The Grey Town really messes with this even further, suggesting that "techies" who are, essentially, highly trained individuals who create all the technology of the world including cameras, video screens, guns, bullets, bombs, ships, and transports are the slaves of this world. "Why don't they leave?" our protag asks, when the real question is "shouldn't they actually be ruling the world, since a 'nymph' can't stop a bullet and a 'magnetron' or one of those heat/fire people can't stop a bomb?" The answer we are given is "they don't know any other life" but like, really? REallY? The people building the airplanes and living under a constant cloud of smog and in worse living conditions than the lower class Reds.... they're just like "yeah take our planes and bombs and guns, we can't imagine what use they could be to us." These people also haven't spent any time at all investing in pollution control technology? They just let the Silvers have their magic pollution trees and continue to provide them with guns and bombs and cameras and other micro-chip using devices OUT OF HABIT? I don't buy this at all. Not with the presented individual level of power each Silver seems to have. If Silvers are using whips to control crowds of Reds instead of magic, if a single mind-controlling Silver can only control 1 or 2 people at a time MAX-- nope. Nope. (Again, this could have been fixed if the tech hadn't been so modern. If the tech had been set back to 1900s era crude motors and cannons instead, say, and magic could easily overpower the technology.)

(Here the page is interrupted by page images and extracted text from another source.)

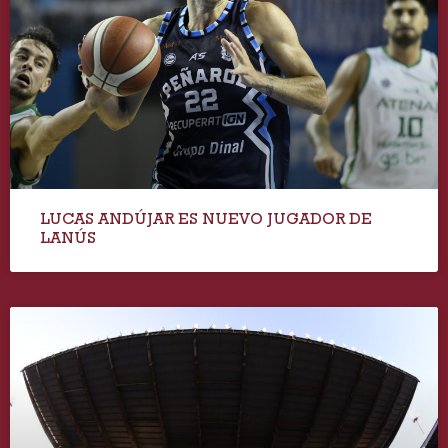
LUCAS ANDÚJAR ES NUEVO JUGADOR DE
LANÚS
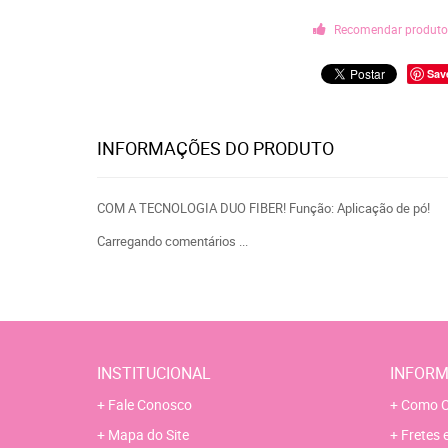
Recomendar produt
Sav
INFORMAÇÕES DO PRODUTO
COM A TECNOLOGIA DUO FIBER! Função: Aplicação de pó!
Carregando comentários ...
INSTITUCIONAL
INFORM
Fale Conosco
Como C
Mapa do Site
Fretes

On the other hand, we can totally have modern technology and magic super-powered people together, so long as the rest of the worldbuilding follows. See: X-Men. But again, the book presents itself as quasi-dytopia and doesn't commit to a level of technology properly, and likewise doesn't give us a "god like" quality to the Silvers that would let them overpower modern technology to explain their continued reign.
So really this book needed to commit to being a dystopia and use the limitations on technology that come from a dystopian setting, or it needed to commit to being set in a fully modern world. OR it needed to commit to being a full high fantasy and just scrap the technology and replace it with magical inventions or innovations.